De nos jours, l’appel à la légitimité historique n’a plus cours, la génération des héros de guerre et des luttes pour l’indépendance nationale s’étant éteinte. Mais quelques hommes politiques de notre temps tentent, avec quelques succès d’ailleurs, de lui substituer une forme de légitimité empruntée à ce que Bourdieu appelle le «capital symbolique». Bien que le concept ait été formulé pour «désigner le fait que la disposition de capital (économique ou culturel) fournit à celui qui le possède une crédibilité, une surface, une autorité qui lui permettent de disposer d’atouts maîtres pour accéder à une position sociale acceptée et reconnue par les autres», son application abrupte au champ politique se banalise. Les élections ne servent dans ce cas qu’à légaliser un césarisme de fait et le capital symbolique se transforme, malgré lui, en soutien apocryphe du populisme.
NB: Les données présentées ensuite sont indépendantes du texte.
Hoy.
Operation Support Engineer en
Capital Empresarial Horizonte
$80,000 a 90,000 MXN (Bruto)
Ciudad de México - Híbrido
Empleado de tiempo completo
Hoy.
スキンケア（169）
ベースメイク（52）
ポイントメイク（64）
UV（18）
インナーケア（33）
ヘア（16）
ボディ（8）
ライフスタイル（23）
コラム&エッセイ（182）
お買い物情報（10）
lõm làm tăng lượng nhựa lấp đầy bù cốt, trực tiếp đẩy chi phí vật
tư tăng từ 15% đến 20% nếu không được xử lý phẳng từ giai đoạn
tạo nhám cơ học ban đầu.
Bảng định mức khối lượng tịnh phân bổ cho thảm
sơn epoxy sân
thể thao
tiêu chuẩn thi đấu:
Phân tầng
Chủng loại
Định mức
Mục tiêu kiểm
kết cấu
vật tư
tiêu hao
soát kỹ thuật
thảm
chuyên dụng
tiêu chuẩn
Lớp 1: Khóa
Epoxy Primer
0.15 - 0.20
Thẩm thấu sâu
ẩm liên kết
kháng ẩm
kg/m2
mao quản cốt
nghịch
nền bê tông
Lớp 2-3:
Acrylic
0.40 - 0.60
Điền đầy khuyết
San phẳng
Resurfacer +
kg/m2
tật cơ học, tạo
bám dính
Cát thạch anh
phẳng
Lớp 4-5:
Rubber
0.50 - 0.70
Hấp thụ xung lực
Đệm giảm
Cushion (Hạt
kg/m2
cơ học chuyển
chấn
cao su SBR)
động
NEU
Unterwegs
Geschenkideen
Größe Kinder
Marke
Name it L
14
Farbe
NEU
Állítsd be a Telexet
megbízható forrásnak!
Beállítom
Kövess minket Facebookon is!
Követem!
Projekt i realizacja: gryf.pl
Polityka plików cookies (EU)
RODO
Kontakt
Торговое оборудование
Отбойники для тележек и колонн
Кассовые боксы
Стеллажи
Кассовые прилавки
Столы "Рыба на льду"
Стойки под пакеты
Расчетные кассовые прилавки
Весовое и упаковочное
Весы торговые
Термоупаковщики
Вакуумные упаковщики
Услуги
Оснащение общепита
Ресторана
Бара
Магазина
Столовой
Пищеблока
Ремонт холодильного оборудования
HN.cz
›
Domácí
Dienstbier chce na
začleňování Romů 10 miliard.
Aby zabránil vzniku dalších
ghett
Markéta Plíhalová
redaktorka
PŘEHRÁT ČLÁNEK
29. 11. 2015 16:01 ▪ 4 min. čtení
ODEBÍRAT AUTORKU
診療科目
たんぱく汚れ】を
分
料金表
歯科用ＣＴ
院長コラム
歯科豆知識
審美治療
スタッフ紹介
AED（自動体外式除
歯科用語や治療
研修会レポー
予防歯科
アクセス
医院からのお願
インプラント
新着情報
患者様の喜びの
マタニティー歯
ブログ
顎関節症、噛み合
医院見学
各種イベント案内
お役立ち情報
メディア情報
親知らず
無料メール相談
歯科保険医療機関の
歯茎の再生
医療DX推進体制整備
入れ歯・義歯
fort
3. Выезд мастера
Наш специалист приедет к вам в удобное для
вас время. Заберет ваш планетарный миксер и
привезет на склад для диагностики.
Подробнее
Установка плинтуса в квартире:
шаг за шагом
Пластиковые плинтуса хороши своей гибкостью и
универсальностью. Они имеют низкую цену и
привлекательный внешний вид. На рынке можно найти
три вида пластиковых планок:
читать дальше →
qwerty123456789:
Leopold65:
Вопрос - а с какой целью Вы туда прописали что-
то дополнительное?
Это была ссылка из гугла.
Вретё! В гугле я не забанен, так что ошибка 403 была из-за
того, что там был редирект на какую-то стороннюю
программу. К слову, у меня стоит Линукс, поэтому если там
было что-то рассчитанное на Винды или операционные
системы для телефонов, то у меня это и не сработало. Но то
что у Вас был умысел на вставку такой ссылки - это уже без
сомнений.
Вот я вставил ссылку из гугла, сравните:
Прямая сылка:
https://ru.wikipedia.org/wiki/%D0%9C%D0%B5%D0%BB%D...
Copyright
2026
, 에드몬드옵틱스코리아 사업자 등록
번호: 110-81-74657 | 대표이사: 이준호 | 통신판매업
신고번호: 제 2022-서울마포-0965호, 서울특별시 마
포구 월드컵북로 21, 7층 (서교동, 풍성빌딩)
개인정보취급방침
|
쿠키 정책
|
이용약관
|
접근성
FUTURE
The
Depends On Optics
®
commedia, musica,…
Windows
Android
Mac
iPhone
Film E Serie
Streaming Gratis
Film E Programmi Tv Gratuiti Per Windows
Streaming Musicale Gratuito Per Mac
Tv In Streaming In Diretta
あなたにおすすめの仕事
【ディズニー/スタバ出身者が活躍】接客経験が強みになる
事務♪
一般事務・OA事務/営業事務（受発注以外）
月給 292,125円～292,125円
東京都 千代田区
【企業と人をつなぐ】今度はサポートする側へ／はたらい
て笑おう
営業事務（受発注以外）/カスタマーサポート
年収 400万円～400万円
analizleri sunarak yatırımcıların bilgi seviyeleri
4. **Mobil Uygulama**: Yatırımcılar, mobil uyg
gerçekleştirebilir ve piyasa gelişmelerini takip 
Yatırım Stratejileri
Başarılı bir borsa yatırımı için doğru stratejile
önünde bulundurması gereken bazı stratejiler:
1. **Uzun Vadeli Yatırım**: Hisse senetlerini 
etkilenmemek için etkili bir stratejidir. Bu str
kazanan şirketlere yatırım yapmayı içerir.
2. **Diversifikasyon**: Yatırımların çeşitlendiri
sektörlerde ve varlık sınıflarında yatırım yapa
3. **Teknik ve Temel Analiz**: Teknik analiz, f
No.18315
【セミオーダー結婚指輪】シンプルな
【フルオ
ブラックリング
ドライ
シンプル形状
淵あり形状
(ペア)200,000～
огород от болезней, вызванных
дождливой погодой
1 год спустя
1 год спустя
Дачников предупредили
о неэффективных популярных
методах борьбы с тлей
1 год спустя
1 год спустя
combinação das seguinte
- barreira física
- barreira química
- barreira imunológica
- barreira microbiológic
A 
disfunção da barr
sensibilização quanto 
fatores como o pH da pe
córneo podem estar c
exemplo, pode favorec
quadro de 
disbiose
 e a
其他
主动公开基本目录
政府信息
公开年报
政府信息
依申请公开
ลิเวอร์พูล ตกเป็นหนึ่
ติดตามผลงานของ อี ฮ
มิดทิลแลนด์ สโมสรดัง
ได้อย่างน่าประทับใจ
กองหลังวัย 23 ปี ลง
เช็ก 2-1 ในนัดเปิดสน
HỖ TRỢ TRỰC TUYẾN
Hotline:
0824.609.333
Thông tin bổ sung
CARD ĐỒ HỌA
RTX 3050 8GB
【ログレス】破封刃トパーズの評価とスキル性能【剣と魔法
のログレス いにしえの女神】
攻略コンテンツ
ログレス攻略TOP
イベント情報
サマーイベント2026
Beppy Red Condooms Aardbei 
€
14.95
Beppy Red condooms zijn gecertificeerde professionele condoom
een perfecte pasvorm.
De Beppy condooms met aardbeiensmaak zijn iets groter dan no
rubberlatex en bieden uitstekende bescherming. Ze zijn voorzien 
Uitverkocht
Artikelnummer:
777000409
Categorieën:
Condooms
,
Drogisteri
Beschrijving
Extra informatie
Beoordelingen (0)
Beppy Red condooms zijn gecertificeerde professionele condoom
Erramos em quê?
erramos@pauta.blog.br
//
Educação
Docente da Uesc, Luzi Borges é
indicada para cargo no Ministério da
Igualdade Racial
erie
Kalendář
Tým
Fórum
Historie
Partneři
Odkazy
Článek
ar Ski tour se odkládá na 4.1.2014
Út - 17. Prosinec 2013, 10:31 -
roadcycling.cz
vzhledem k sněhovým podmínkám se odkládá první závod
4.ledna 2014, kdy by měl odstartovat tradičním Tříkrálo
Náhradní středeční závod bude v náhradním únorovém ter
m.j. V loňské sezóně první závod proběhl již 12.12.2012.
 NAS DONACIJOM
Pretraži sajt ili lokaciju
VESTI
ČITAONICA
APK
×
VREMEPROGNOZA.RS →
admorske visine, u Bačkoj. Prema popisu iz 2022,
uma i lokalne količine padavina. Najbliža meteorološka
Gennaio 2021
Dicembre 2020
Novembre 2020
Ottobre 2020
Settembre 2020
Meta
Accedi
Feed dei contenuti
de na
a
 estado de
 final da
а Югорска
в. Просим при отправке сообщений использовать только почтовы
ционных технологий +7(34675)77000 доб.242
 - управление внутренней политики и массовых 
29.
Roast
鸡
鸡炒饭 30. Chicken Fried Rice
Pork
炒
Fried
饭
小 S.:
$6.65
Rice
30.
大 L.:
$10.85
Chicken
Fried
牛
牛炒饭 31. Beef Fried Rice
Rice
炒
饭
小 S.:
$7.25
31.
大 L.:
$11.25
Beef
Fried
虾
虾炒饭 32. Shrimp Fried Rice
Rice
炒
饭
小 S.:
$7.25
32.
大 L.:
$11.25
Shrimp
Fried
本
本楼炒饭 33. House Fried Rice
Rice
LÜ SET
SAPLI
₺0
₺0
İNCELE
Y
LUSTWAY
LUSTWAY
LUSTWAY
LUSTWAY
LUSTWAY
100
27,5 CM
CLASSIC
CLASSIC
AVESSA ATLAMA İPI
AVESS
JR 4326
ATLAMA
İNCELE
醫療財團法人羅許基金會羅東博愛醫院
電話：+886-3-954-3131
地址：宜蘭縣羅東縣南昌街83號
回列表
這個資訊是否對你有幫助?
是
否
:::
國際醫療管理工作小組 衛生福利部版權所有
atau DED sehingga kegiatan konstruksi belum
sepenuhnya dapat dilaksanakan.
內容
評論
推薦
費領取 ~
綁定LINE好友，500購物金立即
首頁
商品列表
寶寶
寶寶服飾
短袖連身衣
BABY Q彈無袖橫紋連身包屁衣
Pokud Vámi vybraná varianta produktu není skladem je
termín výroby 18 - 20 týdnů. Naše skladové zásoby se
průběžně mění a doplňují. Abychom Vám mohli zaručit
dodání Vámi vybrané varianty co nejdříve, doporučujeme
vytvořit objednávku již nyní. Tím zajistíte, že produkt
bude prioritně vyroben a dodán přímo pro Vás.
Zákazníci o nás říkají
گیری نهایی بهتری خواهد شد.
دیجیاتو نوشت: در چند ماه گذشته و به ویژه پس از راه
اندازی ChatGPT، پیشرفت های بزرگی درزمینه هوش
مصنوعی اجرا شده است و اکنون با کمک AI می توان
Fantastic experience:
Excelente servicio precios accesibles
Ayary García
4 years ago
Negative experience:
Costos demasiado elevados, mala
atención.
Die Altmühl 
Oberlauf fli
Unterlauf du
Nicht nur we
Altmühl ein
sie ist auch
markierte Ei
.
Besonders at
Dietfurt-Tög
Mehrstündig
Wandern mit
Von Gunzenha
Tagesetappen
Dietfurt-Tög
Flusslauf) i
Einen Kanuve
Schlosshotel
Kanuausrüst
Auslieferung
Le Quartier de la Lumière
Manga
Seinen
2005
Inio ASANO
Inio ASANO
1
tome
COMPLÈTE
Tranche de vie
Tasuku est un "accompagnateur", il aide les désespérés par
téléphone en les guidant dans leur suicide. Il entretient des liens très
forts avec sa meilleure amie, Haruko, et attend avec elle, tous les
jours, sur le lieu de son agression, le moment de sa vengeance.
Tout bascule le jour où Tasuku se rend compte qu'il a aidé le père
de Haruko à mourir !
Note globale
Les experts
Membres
Face à la faiblesse inquiétante des taux de participation aux élections et à la dégradation continue de la démocratie représentative, les hommes de pouvoir usent de quelques subterfuges, de moins en moins rationnels, de plus en plus irrespectueux du suffrage universel. Pour ce faire, ils mobilisent une vox populi en haine contre l’intelligentsia et les corps intermédiaires et s’octroient des pouvoirs que nulle constitution ne prévoyait. Le magistère qu’ils usurpent ainsi ne connaît plus de limites, plus de freins, plus de tempérance. C’est ce que l’on observe dans un pays démocratique tel que les Etats-Unis d’Amérique de Trump, mais aussi ailleurs dans le monde. Le capital symbolique en politique s’y présente comme le remède miracle à la crise de la représentativité électorale.
André Malraux disait que «le XXIe siècle sera religieux ou ne sera pas». Il ne s’est peut-être pas trompé de diagnostic, sauf qu’il s’est manifestement trompé de prédiction. Il ne s’agit plus pour l’heure «d’y intégrer les dieux» selon ses mots, mais d’y déifier leurs mortelles créatures. Mystérieux et immatériel au fond, le capital symbolique sert d’onction quasi divine à l’instauration de régimes politiques a-démocratiques. C’est d’autant plus problématique pour l’avenir de la démocratie que le capital symbolique ne repose finalement que sur une alchimie éphémère et inintelligible entre «un émetteur, souvent collectif, et un récepteur, le plus souvent individuel».